NHI faces biggest legal challenge yet

 ·1 Apr 2025

The South African Medical Association (SAMA) has announced it will launch a “significant” legal challenge against the government’s National Health Insurance (NHI) Act.

It will challenge the Act on multiple constitutional levels, outlining the risks and massive implications the NHI will have on healthcare, service delivery, governance and patient access.

At a special media briefing on Tuesday (1 April), chief executive of the association, Dr Mzulungile Nodikida said that the legal challenge will be the most comprehensive brought before the courts to date.

The SAMA legal challenge reflects the “missing voices” in all the legal challenges brought to date—that being the more than 12,000 medical professionals on the frontlines of healthcare in the country, he said.

Nodikida noted that the association believes that the NHI Act severely prejudices doctors and patients alike, and will ultimately limit access to healthcare services in the country.

In addition, the scheme is not financially feasible, will adversely affect the public healthcare sector and damage the long-term sustainability of healthcare in South Africa, the CEO said.

SAMA chairperson, Dr Mvuyisi Mzukwa, said that most legal challenges against the NHI have focused on section 33 of the Act, which restricts medical aid schemes from operating once the scheme is full implemented.

However, Mzukwa said that SAMA’s case will challenge multiple provisions of the Act, focusing on the scheme’s real-world impact and the bureaucratic and structural failures the laws introduce.

It will be backed by extensive medical and legal analysis, SAMA said.

Some of the key issues SAMA is contesting include:

  • Massive logistical and bureaucratic flaws of the scheme
  • Centralisation issues that will make it harder to access healthcare
  • A severe lack of clarity over NHI services
  • Adverse impact on healthcare professionals and level of care
  • Government’s rubber-stamping of the laws, ignoring inputs from industry

Dangerously flawed system

SAMA chairperson, Dr Mvuyisi Mzukwa

Speaking on the broken logistics of the NHI, Mzukwa said that every South African will have to register as a member of the NHI before they can use it and receive treatment.

Before this registration, even emergency medical care will be inaccessible.

It would take years to complete this registration process nationally, as it can only be completed at accredited primary healthcare providers.

Patients will be forced to seek care at their primary healthcare provider first, even if that provider is overloaded or cannot provide sufficient care. There is no clarity on how patient transfers will occur.

Ironically, this entire process goes against the idea of universal healthcare coverage as it severely reduces access.

Other issues flagged include the lack of national systems and databases to give patients access to care and doctors to health records, and all NHI complaints being directed to a centralised office within the NHI structures that will quickly become overburdened.

Crucially, as has been raised many times in the processing of the laws, SAMA said that the Act lacks clarity about what services the NHI will offer.

While the government has hand-waved this away by saying this will come later through regulations, SAMA said that there are nine conflicting definitions of the NHI benefits within the Act itself.

“South Africa is embarking on a radical overhaul of its healthcare system without even knowing what it will offer to patients,” Mzukwa said.

This also extends to procurement, with the procurement of supplies being entirely unclear within the laws—raising concerns about supply chain management and stock shortages.

Mzukwa said the association is particularly concerned about the impact the Act will have on health professionals—those it represents more directly.

He said that many professionals are already stretched beyond their limits, and the Act introduces “impossible accreditation standards” that can only be met after registration with the NHI.

This causes a paradox that makes compliance unattainable for workers who are already under severe strain.

Mzukwa said its analysis shows that a surgeon already works at about 158% capacity in South Africa.
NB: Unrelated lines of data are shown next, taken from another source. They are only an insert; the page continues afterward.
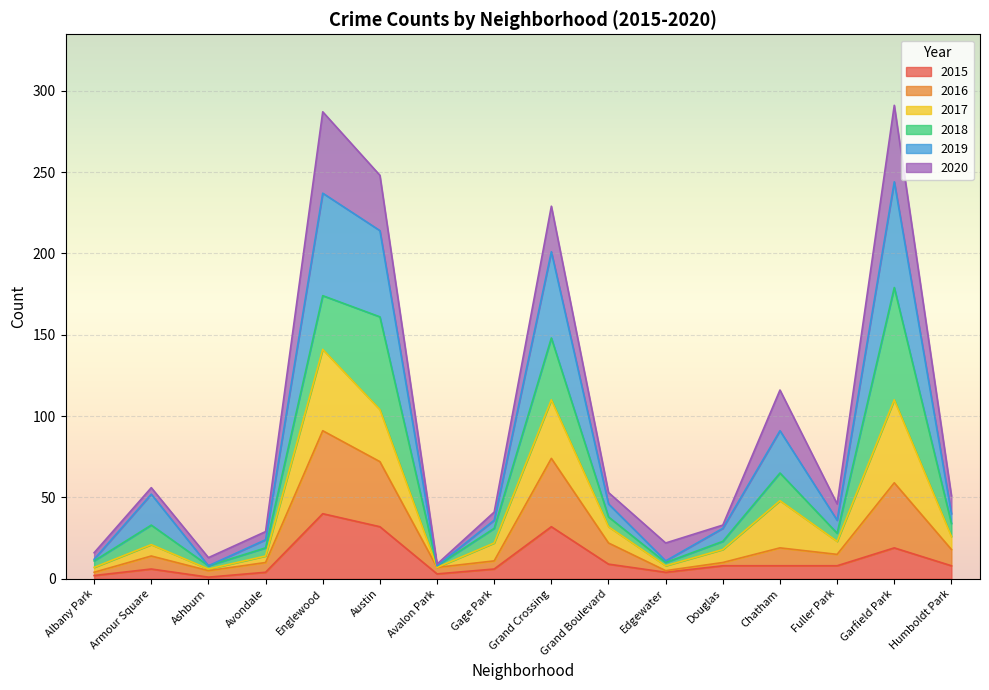

What is the difference between the 2019 values at Chatham and Grand Crossing?

110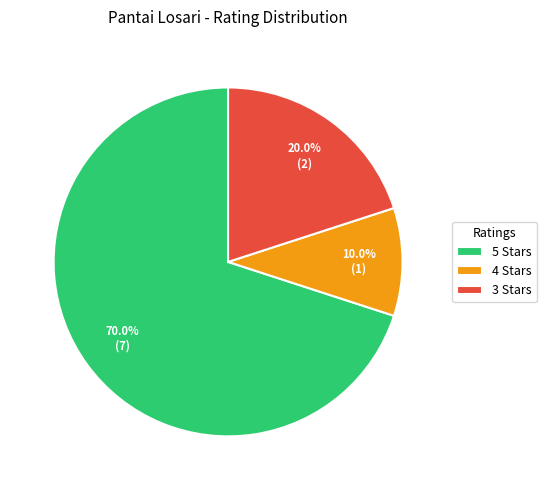

Is there a majority slice in this chart?

Yes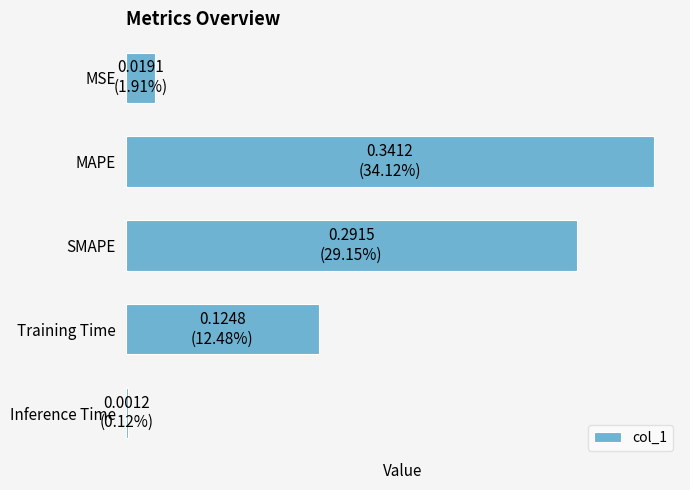

At which category does the chart reach its peak across all series?

MAPE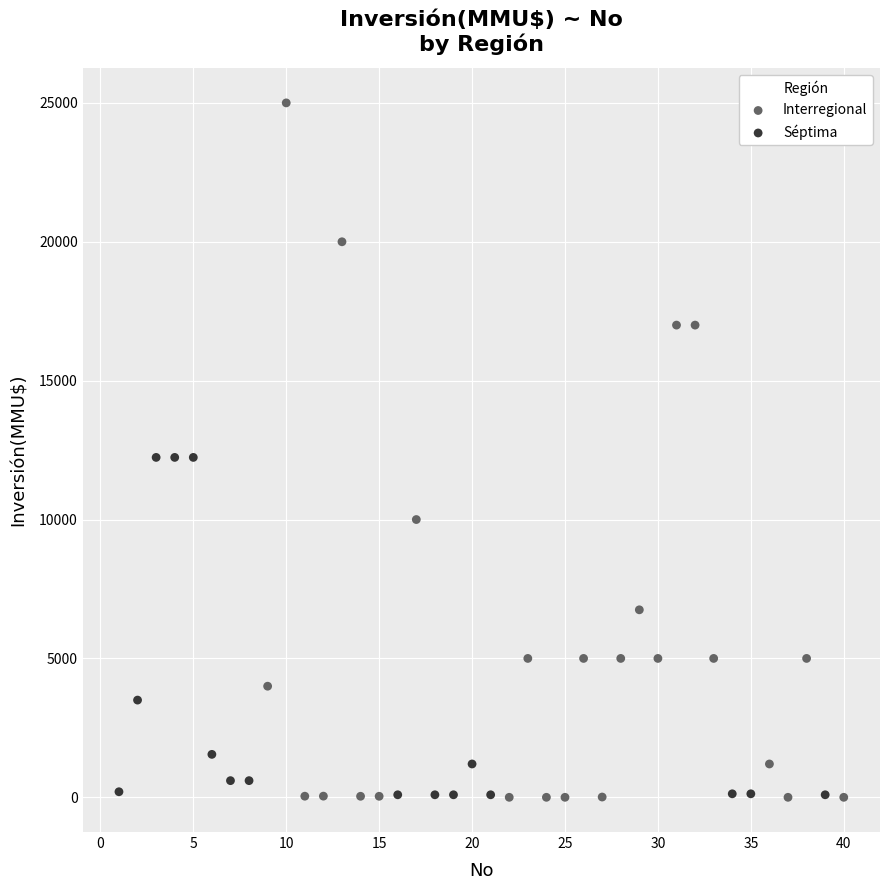

Which series has the largest Y range (max minus min)?

Interregional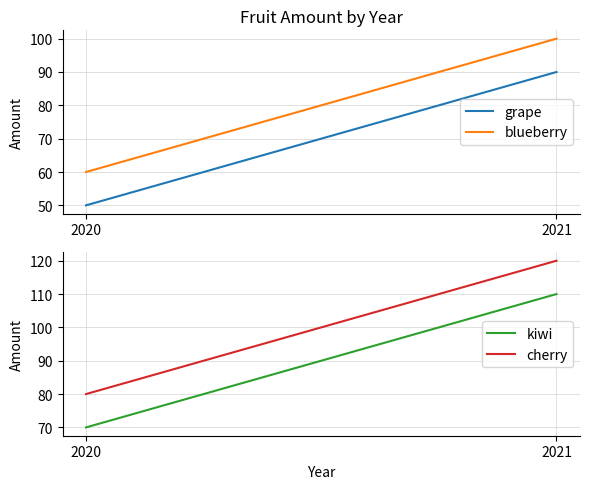

What is the sum of the kiwi values at 2021 and 2020?

180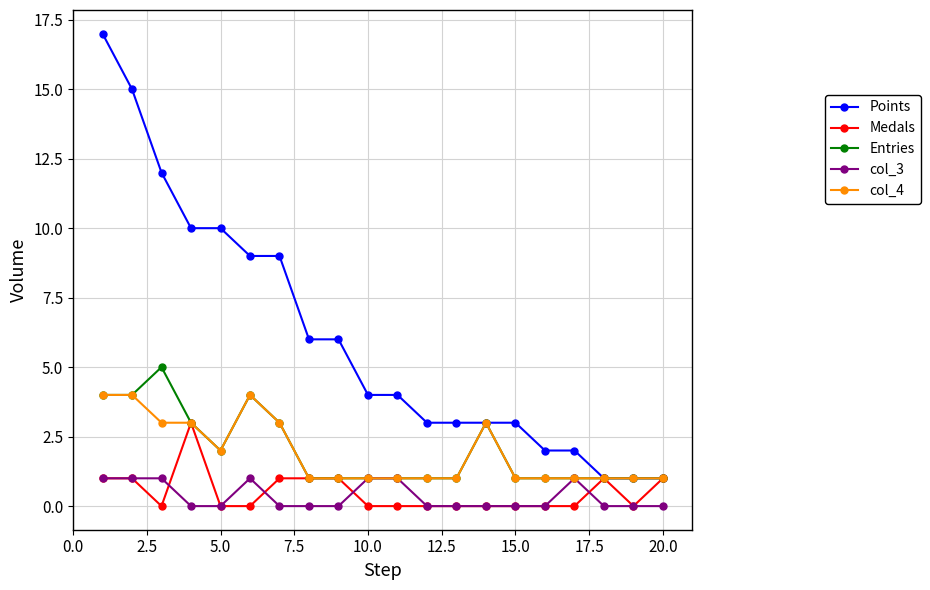

How many lines are shown in the chart?

5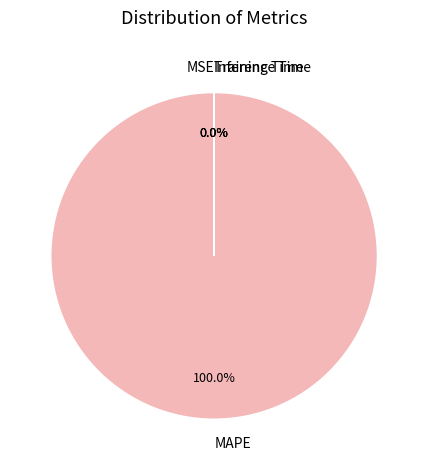

Does MAPE represent more than half of the total?

Yes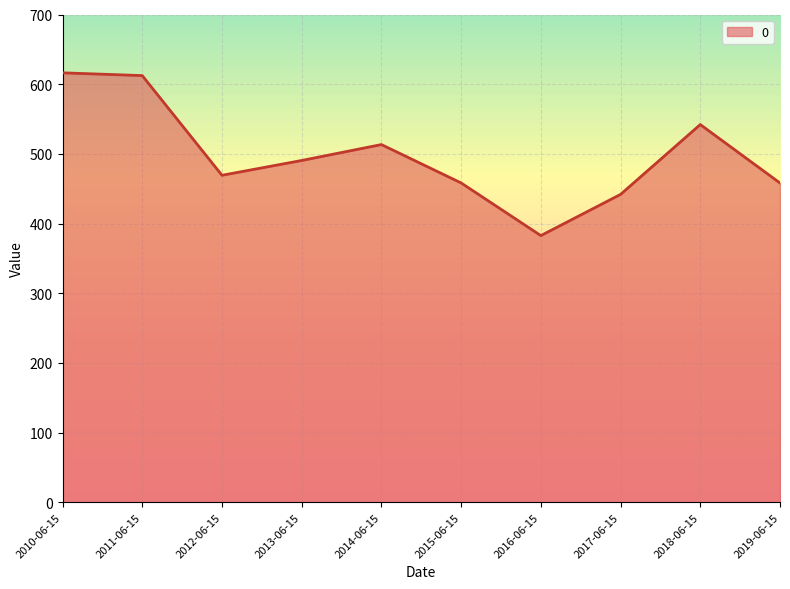

What is the difference between the maximum and second lowest values?

174.5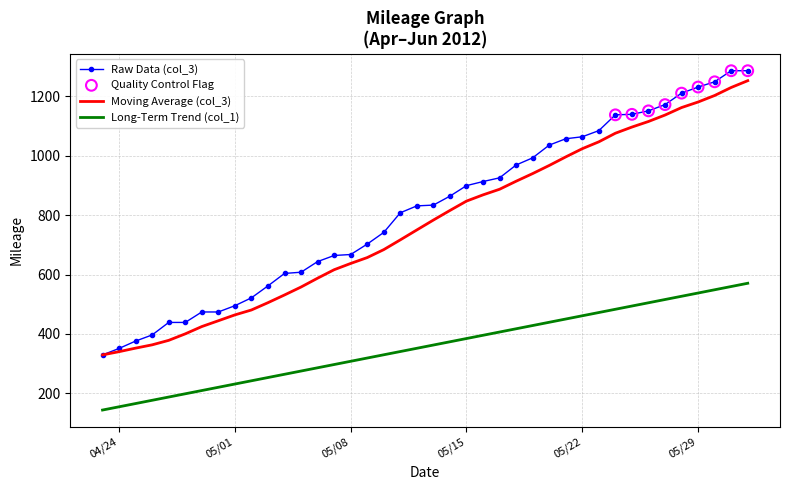

Which series has the widest spread of values?

Raw Data (col_3)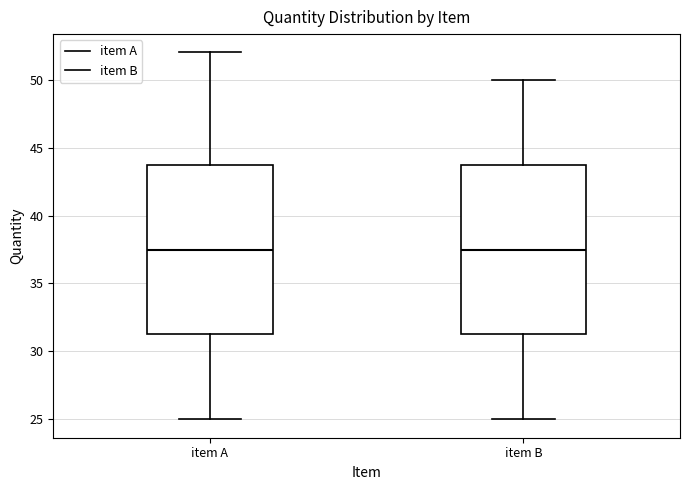

Reading left to right, read every box against the y-axis: the position of its median line, the range the box covers, and the ends of its whiskers. The values are not printed on the chart, so give them approximately, as read against the axis.

item A: median 37.5, box 31.5 to 44.0, whiskers 25.0 to 52.0
item B: median 37.5, box 31.5 to 44.0, whiskers 25.0 to 50.0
With the NHI, that same surgeon would have to work at 366% capacity—for half the income.

“This scenario is unrealistic and unsustainable,” he said.

The Act also does not protect doctors against medicolegal claims, even though they are expected to operate within NHI protocols.

SAMA argues that medical aid members and beneficiaries of the Road Accident Fun and COIDA will all lose their benefits as a result, exacerbating the troubles that already exist here.

“These will be replaced by an ill-defined, unworkable and unaffordable NHI system,” Mzukwa said. “This represented a major step back in healthcare access.

SAMA said it has engaged extensively with the NHI process, giving detailed comments and insights to the government every step of the way.

It engaged with the portfolio committee on health, responded to calls for input and even petitioned President Cyril Ramaphosa directly to return the laws to parliament to address these and many other problems.

However, all these inputs fell on deaf ears, with the laws being signed and these comments ignored.

SAMA said that it does not oppose the principle of universal health coverage—however, the NHI risks collapsing South Africa’s healthcare system entirely.

“Our litigation is about protecting patients, ensuring doctors can continue to provide care, and preventing the state from implementing a dangerously flawed system that could do more harm than good,” Mzukwa said.

SAMA is expected to file its case this week.